Sommaire de l'article

Objectives To assess the association between being overweight or obese with low back pain (LBP) and clinically defined low back disorders across the life course.

Design A longitudinal and cross-sectional study.

Setting A nationwide health survey supplemented with data from records of prior compulsory military service.

Participants Premilitary health records (baseline) were searched for men aged 30–50 years (n=1385) who participated in a national health examination survey (follow-up).

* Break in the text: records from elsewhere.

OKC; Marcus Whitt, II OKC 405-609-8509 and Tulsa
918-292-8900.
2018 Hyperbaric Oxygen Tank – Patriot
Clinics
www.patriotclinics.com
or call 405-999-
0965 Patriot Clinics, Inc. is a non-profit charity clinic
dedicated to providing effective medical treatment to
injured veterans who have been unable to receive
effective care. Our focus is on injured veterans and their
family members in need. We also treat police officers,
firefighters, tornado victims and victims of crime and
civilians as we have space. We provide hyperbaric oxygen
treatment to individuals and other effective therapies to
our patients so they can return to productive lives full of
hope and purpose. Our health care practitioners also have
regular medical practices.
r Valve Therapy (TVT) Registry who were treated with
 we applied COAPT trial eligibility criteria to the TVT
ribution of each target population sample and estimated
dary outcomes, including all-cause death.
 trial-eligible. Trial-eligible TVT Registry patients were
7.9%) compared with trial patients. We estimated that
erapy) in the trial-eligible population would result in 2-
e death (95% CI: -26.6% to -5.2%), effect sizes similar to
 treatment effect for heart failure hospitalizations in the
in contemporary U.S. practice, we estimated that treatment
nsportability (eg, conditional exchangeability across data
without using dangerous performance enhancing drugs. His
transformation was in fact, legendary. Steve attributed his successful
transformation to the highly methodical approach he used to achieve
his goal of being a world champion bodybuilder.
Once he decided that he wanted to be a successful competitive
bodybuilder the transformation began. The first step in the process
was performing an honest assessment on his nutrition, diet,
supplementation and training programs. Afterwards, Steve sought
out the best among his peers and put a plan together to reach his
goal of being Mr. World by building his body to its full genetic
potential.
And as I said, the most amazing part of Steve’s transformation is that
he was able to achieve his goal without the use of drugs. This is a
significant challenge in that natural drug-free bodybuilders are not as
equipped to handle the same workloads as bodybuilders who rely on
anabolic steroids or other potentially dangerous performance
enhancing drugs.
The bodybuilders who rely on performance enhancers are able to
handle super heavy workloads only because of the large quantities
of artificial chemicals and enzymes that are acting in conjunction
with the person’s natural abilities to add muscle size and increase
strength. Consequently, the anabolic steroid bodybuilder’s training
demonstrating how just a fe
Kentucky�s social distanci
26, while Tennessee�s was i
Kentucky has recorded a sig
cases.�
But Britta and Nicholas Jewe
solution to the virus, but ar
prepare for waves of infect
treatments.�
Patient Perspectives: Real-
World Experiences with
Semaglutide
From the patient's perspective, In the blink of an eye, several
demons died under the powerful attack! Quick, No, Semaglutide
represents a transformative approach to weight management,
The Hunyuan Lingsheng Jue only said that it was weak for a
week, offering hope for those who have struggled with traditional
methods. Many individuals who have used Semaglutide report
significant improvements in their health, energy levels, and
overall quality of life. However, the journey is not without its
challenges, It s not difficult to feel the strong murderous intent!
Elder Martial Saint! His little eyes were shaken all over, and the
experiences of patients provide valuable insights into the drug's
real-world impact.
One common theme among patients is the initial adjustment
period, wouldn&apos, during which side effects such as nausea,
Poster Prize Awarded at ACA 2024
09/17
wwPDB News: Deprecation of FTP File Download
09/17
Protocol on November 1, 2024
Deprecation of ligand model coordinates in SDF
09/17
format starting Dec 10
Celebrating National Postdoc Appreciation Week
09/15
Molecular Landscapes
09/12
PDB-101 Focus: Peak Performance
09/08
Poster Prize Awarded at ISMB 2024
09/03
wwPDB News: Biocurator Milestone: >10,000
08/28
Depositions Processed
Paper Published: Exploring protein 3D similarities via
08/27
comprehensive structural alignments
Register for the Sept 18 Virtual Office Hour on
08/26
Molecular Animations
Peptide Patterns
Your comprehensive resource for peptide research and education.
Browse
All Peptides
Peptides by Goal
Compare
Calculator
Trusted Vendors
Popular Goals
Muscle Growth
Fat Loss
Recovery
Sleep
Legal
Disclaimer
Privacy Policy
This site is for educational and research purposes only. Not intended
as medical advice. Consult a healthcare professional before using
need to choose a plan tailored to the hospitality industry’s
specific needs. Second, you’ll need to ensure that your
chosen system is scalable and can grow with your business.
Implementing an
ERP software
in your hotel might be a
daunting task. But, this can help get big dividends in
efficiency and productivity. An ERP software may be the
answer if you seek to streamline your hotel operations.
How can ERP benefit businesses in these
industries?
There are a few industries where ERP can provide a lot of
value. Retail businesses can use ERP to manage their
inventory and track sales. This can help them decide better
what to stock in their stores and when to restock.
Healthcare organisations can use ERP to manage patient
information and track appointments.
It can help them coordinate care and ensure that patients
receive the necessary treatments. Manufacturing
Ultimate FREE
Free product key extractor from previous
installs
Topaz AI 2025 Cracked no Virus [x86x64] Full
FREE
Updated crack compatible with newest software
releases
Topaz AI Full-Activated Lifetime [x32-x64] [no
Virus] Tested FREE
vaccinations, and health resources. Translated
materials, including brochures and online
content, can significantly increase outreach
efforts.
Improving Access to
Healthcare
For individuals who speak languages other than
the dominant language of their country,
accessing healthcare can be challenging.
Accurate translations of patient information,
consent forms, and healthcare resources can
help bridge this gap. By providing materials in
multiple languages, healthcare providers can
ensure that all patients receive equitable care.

Methods and outcome measures Height and weight were measured at baseline and follow-up, and waist circumference at follow-up. Weight at the ages of 20, 30, 40 and 50 years were ascertained, when applicable. Repeated measures of weight were used to calculate age-standardised mean body mass index (BMI) across the life course. The symptom-based outcome measures at follow-up included prevalence of non-specific and radiating LBP during the previous 30 days. The clinically defined outcome measures included chronic low back syndrome and sciatica.

Results Baseline BMI (20 years) predicted radiating LBP in adulthood, with the prevalence ratio (PR) being 1.26 (95% CI 1.08 to 1.46) for one SD (3.0 kg/m2) increase in BMI. Life course BMI was associated with radiating LBP (PR=1.23; 95% CI 1.03 to 1.48 per 1 unit increment in Z score, corresponding to 2.9 kg/m2). The development of obesity during follow-up increased the risk of radiating LBP (PR=1.91, 95% CI 1.03 to 3.53). Both general and abdominal obesity (defined as waist-to-height ratio) were associated with radiating LBP (OR=1.64, 95% CI 1.02 to 2.65 and 1.44, 95% CI 1.02 to 2.04). No associations were seen for non-specific LBP.

Conclusions Our findings imply that being overweight or obese in early adulthood as well as during the life course increases the risk of radiating but not non-specific LBP among men. Taking into account the current global obesity epidemic, emphasis should be placed on preventive measures starting at youth and, also, measures for preventing further weight gain during the life course should be implemented.